=== TRAVAIL À RÉALISER ===
**A.** Comment traduire en anglais cette phrase de l'article sur l'affaire Clearstream : « Lundi encore, Le Monde a publié de nouvelles notes du général. » ?
**B.** Pourriez-vous reprendre l'article sur l'affaire Clearstream à la suite de sa dernière phrase ?

=== EXTRAIT CHOISI ===

────

Publie le mardi 23 mai 2006 par Open-Publishing

CF TAGEBLATT (quot. lux)

Les révélations dans la presse sur l’affaire Clearstream se succèdent depuis fin avril, à un rythme plus effréné que celui de la justice, affectant le travail des juges, affirment des magistrats, tout en admettant avoir besoin des journalistes dans les affaires sensibles.
 »Le questionnement du journaliste précède, au lieu de suivre, celui du juge. On marche sur la tête », se désole le juge d’instruction antiterroriste Gilbert Thiel.

 »Les gens qui savent en sortant de votre cabinet que cela sera le lendemain dans la presse, ne vont pas nécessairement vous dire la vérité », explique un autre juge, membre de l’Association française des magistrats instructeurs (AFMI).

Lundi le général Philippe Rondot, témoin clef de l’affaire, a refusé de répondre aux questions des juges d’instruction Jean-Marie d’Huy et Henri Pons, notamment car des extraits, selon lui déformés, de sa seule et longue audition le 28 mars étaient parus dans Le Monde.

C’est ce quotidien qui a publié, en premier, le 28 avril, ces extraits et une grande partie de ses notes sur cette affaire. Lundi encore, Le Monde a publié de nouvelles notes du général.

Depuis le début de l’affaire, la publication d’éléments du dossier et les déclarations aux journaux de ses principaux acteurs se sont multipliés. Ainsi des propos de Jean-Louis Gergorin, vice-président en disponibilité d’EADS, qui a reconnu avoir envoyé à la justice des courriers anonymes contenant des listes de comptes Clearstream, ont été publiés la semaine dernière par Le Parisien, Le Nouvel Observateur, puis Libération, Le Figaro et l’Est Républicain.

Ces notes et les déclarations ont pu être lues par chacun des acteurs du dossier, les aidant notamment à préparer leur défense et perturbant par ricochet le travail des juges.

 »Des informations dans la presse peuvent entraîner la fuite de personnes, ou amener des endroits qui doivent être perquisitionnés à être vidés », explique encore un magistrat sous couvert de l’anonymat.

 »On en arrive à faire des vérifications sur des éléments qui sont dans la presse. On est obligé de tenir compte de ce qui se passe », explique une autre juge membre de l’AFMI, craignant que ses deux collègues soient ainsi »déviés de leur stratégie ».

────

=== DONNÉES FOURNIES ===

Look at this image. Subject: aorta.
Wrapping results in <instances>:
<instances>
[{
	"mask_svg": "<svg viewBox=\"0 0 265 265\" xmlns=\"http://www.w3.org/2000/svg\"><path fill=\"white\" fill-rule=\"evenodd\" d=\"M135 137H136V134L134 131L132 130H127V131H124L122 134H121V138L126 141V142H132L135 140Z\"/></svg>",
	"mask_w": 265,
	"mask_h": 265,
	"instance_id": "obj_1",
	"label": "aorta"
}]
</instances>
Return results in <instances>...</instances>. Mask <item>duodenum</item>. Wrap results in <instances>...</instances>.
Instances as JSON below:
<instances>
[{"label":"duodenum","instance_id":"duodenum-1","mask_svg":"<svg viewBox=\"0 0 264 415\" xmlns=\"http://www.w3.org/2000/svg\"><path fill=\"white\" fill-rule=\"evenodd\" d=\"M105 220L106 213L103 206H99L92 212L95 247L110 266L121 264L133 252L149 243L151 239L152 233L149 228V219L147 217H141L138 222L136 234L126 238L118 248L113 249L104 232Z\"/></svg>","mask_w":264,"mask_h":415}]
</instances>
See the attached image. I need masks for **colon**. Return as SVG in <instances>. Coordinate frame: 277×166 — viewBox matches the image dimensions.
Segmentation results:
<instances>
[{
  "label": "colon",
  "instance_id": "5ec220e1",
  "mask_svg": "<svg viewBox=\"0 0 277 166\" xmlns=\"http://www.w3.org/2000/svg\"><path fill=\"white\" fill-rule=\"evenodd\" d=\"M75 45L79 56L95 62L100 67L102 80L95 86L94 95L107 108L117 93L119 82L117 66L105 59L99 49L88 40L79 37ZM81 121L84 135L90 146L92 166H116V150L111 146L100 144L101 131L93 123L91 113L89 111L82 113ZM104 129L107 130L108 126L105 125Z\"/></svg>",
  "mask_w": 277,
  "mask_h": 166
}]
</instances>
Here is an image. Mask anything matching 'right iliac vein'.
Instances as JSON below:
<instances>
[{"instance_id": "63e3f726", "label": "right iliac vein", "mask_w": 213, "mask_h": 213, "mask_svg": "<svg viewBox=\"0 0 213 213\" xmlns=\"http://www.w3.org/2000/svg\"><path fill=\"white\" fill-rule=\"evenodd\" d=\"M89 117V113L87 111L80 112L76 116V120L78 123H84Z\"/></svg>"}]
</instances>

────

=== RÉSULTATS PAR TÂCHE ===
**A.** On Monday as well, Le Monde published new notes from the general.

**B.**
 »Je ne pense pas que l’on nuise à la manifestation de la vérité », se défend cependant Gerard Davet, chef du service des informations générales au Monde, ajoutant au contraire que son quotidien tente de »faire avancer le débat ».

 »On montre à nos lecteurs, en se fondant sur le dossier et les déclarations du général Rondot, que tous les coups semblent permis au gouvernement », affirme-t-il.

Deux des magistrats interrogés avouent que les juges d’instruction sont gênés par la presse, sauf lorsqu’ils décident eux-mêmes de laisser filtrer des éléments de leur dossier. Ils peuvent y trouver un intérêt, en particulier dans les affaires »politiques », à condition de décider du »moment » de la médiatisation.

 »Nous (les juges) sommes un peu schizophrènes : on dit à la presse qu’il faut respecter le secret de l’instruction et en même temps qu’il faut le violer (...). C’est en effet utile lorsqu’il y a des blocages institutionnels » face au pouvoir politique.

De son côté le juge Thiel évoque une »relation » entre juges et journalistes »qui sent le souffre », estimant qu’au final c’est »toujours l’institution judiciaire qui est lésée ».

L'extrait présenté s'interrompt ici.